● **Exercise requirements**: Write out again, unchanged, the entries from the start through the line containing "DEVLER LİGİ’NDE BU AKŞAMIN", including that line.

[Start of section]

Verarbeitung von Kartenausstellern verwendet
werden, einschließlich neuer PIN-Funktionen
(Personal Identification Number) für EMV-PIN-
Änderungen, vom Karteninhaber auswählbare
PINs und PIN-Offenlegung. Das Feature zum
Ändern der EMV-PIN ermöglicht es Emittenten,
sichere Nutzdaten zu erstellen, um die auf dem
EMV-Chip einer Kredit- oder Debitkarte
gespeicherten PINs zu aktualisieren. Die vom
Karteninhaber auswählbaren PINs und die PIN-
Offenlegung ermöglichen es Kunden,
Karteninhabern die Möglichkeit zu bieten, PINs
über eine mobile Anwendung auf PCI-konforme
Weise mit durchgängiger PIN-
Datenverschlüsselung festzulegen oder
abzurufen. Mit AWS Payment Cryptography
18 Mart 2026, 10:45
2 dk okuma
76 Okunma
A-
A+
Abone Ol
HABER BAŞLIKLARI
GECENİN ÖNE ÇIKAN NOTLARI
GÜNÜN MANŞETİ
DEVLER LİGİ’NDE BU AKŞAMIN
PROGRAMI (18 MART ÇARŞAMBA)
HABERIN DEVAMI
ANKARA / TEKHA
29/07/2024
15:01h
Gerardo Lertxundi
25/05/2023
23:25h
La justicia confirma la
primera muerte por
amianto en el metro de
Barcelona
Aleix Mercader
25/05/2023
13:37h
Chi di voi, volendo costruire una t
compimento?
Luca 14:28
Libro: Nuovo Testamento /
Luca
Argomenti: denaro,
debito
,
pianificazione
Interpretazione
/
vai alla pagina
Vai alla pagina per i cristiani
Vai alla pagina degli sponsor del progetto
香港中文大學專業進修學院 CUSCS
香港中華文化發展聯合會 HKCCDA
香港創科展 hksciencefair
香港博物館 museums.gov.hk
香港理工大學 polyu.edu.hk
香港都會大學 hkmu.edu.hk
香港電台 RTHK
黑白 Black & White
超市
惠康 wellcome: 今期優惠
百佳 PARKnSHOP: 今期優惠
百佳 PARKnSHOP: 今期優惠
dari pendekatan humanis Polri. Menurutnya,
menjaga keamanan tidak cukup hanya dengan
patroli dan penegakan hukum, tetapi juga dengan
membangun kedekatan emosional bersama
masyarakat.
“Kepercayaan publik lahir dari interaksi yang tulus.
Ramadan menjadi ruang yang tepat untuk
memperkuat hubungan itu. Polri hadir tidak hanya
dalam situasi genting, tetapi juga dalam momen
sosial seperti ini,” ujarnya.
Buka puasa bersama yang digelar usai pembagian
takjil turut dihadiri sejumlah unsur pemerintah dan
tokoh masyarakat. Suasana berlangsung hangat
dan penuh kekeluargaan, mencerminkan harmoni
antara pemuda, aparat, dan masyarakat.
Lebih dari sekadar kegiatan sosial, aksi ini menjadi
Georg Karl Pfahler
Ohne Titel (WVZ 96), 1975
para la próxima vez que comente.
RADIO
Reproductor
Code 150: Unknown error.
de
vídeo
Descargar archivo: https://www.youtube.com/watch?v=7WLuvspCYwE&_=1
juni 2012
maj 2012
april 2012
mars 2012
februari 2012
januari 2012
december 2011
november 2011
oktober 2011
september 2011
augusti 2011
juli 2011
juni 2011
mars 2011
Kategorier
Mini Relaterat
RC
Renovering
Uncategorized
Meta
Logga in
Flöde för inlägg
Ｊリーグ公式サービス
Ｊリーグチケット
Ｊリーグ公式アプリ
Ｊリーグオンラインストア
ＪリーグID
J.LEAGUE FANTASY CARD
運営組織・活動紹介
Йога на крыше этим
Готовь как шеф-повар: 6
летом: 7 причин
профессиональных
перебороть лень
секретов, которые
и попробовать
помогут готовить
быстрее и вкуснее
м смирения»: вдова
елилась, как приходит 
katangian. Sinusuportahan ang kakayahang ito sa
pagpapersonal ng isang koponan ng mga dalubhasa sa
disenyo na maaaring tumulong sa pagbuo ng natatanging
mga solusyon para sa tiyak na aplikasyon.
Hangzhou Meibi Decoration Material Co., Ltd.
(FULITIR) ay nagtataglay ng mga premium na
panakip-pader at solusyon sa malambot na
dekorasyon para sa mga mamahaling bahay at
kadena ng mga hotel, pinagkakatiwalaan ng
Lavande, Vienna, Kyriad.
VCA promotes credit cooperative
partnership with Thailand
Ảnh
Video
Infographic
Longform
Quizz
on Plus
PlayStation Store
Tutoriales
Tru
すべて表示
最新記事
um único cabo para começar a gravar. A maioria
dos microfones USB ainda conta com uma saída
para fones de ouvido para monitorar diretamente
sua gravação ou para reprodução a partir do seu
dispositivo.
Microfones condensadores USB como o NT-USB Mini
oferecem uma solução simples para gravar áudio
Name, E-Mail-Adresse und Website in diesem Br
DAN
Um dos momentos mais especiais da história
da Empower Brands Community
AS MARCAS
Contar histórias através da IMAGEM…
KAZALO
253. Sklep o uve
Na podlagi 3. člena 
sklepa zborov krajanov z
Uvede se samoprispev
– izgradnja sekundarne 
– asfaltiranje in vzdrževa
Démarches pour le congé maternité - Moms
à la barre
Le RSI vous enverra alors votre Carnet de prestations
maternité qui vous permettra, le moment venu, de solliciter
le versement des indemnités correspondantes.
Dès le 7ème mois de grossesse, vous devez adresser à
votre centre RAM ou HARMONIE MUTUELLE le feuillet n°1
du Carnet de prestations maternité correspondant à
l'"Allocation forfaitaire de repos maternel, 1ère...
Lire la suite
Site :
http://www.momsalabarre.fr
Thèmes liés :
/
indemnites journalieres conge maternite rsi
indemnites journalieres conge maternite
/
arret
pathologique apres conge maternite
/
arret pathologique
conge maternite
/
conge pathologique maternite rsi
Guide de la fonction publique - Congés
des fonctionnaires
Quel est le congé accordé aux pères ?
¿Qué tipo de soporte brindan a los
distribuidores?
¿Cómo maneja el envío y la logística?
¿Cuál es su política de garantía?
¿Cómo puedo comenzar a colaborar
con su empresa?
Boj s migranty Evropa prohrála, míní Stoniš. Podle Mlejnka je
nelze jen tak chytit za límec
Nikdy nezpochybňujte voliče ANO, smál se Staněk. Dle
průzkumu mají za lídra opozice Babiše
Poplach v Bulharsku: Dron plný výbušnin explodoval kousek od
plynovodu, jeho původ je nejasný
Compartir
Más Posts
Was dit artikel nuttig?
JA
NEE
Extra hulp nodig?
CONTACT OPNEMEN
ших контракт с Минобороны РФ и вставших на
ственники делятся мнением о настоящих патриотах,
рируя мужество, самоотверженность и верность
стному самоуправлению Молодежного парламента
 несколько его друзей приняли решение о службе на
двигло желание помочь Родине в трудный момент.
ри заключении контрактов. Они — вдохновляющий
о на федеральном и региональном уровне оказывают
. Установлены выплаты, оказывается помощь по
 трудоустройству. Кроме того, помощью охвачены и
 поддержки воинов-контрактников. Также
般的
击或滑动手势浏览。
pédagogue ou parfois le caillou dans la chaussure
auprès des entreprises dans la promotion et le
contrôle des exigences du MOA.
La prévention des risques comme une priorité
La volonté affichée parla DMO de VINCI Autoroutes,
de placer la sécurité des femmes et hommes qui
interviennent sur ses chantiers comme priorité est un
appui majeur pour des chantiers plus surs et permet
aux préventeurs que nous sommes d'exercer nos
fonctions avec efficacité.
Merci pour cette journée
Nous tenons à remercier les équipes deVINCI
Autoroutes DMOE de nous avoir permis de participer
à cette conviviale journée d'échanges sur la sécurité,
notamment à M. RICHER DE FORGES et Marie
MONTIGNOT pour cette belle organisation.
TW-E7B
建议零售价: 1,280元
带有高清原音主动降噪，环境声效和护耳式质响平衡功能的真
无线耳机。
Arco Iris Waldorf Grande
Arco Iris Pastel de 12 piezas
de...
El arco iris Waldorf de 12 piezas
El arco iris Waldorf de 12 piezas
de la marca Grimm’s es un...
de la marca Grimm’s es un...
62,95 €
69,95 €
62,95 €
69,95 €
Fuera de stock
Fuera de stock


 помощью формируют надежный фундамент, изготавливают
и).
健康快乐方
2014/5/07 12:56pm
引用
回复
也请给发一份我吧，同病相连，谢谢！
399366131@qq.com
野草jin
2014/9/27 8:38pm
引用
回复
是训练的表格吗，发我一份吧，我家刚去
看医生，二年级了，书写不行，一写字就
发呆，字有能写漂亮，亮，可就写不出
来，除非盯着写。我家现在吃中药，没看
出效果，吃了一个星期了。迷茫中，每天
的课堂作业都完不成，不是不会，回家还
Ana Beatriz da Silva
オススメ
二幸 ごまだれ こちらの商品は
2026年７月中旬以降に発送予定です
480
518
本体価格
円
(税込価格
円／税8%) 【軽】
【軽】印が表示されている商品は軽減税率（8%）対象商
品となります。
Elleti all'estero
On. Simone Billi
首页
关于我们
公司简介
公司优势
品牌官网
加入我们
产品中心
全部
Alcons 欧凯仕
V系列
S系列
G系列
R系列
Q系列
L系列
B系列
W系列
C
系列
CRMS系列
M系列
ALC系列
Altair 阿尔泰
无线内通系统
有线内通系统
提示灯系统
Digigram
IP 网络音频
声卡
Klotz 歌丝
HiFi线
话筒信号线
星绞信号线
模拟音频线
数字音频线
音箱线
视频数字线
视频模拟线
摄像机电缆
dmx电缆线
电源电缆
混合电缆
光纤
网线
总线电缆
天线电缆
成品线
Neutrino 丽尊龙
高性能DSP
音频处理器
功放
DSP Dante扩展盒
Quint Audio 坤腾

[End of section]

● **Reply**:
Verarbeitung von Kartenausstellern verwendet
werden, einschließlich neuer PIN-Funktionen
(Personal Identification Number) für EMV-PIN-
Änderungen, vom Karteninhaber auswählbare
PINs und PIN-Offenlegung. Das Feature zum
Ändern der EMV-PIN ermöglicht es Emittenten,
sichere Nutzdaten zu erstellen, um die auf dem
EMV-Chip einer Kredit- oder Debitkarte
gespeicherten PINs zu aktualisieren. Die vom
Karteninhaber auswählbaren PINs und die PIN-
Offenlegung ermöglichen es Kunden,
Karteninhabern die Möglichkeit zu bieten, PINs
über eine mobile Anwendung auf PCI-konforme
Weise mit durchgängiger PIN-
Datenverschlüsselung festzulegen oder
abzurufen. Mit AWS Payment Cryptography
18 Mart 2026, 10:45
2 dk okuma
76 Okunma
A-
A+
Abone Ol
HABER BAŞLIKLARI
GECENİN ÖNE ÇIKAN NOTLARI
GÜNÜN MANŞETİ
DEVLER LİGİ’NDE BU AKŞAMIN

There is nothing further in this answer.